* _Data section_

++++++

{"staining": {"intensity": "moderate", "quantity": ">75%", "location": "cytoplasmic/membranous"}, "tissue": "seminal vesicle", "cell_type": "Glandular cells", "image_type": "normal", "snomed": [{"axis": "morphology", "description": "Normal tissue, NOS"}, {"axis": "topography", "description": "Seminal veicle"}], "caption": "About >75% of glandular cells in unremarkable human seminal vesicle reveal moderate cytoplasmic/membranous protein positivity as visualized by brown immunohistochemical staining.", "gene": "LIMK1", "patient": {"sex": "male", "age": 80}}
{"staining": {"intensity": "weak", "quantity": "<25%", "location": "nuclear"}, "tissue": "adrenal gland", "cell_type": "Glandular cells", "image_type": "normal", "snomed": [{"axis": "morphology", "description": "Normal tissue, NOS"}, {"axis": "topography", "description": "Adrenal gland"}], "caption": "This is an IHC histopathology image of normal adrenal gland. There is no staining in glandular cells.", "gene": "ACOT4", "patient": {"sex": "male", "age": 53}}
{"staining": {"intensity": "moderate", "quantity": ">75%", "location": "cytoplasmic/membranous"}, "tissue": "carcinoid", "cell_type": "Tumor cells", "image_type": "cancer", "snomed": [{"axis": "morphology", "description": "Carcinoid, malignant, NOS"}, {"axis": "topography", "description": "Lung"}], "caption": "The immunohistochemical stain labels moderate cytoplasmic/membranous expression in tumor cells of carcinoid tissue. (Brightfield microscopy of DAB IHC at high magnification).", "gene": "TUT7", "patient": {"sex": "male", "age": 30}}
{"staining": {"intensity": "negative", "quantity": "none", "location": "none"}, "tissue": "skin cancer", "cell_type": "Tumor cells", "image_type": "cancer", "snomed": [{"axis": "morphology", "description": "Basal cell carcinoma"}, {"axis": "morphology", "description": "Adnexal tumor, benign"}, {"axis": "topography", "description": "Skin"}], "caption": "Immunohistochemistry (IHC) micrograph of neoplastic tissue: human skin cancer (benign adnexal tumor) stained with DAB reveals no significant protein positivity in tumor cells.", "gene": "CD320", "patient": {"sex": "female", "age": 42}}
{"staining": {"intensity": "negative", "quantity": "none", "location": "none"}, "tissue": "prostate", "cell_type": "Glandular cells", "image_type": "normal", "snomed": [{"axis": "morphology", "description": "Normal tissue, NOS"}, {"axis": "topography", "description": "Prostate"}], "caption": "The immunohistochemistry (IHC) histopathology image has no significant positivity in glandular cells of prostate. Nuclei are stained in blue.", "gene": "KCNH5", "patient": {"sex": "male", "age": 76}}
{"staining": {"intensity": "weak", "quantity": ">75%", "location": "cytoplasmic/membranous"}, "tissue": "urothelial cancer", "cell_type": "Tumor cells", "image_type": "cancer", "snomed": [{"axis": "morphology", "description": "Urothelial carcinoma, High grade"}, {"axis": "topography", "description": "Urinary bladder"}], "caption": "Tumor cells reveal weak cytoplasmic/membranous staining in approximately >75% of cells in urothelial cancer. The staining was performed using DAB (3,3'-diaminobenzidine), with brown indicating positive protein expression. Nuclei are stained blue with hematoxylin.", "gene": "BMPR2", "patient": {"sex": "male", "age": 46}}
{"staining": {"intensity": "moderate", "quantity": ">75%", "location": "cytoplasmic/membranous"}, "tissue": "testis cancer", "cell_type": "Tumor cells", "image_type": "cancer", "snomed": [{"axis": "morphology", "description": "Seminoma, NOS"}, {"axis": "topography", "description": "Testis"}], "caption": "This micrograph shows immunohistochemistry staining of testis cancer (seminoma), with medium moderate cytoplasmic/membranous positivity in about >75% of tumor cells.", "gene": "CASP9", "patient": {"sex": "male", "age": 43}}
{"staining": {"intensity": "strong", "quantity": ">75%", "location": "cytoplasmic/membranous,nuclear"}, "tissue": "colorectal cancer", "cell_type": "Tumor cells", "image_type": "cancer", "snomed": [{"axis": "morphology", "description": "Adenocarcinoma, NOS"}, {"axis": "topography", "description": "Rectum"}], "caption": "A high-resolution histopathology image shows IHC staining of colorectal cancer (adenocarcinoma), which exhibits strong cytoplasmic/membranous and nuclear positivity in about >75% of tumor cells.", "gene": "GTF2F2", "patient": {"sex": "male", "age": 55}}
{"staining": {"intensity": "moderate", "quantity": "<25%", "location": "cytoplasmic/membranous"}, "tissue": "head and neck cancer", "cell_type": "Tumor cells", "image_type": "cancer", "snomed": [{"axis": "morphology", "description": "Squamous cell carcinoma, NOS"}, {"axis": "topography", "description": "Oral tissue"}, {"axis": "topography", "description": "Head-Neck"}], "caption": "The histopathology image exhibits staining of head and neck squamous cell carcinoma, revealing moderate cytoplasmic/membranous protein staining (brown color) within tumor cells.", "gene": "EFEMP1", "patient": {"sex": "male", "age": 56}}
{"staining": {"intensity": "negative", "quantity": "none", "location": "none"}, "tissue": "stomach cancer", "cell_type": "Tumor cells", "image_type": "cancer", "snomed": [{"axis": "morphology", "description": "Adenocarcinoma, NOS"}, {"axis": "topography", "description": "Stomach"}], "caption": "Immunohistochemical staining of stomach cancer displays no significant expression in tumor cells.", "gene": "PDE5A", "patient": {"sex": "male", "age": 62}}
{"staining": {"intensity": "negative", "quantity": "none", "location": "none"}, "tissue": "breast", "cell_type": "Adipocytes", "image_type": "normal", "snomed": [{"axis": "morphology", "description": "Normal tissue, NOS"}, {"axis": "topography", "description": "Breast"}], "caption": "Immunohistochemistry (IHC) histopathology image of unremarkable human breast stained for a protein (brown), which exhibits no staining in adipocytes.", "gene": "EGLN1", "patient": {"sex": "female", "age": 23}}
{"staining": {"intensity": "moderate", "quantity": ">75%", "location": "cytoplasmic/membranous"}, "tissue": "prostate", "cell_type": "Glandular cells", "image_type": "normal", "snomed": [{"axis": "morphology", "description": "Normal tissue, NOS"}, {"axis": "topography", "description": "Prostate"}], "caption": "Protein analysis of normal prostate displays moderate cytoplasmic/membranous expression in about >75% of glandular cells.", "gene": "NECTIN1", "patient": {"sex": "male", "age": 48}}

++++++

* _Your assignment_
Could you show every line of the listing that holds the string "human"?

* _Answer section_
{"staining": {"intensity": "moderate", "quantity": ">75%", "location": "cytoplasmic/membranous"}, "tissue": "seminal vesicle", "cell_type": "Glandular cells", "image_type": "normal", "snomed": [{"axis": "morphology", "description": "Normal tissue, NOS"}, {"axis": "topography", "description": "Seminal veicle"}], "caption": "About >75% of glandular cells in unremarkable human seminal vesicle reveal moderate cytoplasmic/membranous protein positivity as visualized by brown immunohistochemical staining.", "gene": "LIMK1", "patient": {"sex": "male", "age": 80}}
{"staining": {"intensity": "negative", "quantity": "none", "location": "none"}, "tissue": "skin cancer", "cell_type": "Tumor cells", "image_type": "cancer", "snomed": [{"axis": "morphology", "description": "Basal cell carcinoma"}, {"axis": "morphology", "description": "Adnexal tumor, benign"}, {"axis": "topography", "description": "Skin"}], "caption": "Immunohistochemistry (IHC) micrograph of neoplastic tissue: human skin cancer (benign adnexal tumor) stained with DAB reveals no significant protein positivity in tumor cells.", "gene": "CD320", "patient": {"sex": "female", "age": 42}}
{"staining": {"intensity": "negative", "quantity": "none", "location": "none"}, "tissue": "breast", "cell_type": "Adipocytes", "image_type": "normal", "snomed": [{"axis": "morphology", "description": "Normal tissue, NOS"}, {"axis": "topography", "description": "Breast"}], "caption": "Immunohistochemistry (IHC) histopathology image of unremarkable human breast stained for a protein (brown), which exhibits no staining in adipocytes.", "gene": "EGLN1", "patient": {"sex": "female", "age": 23}}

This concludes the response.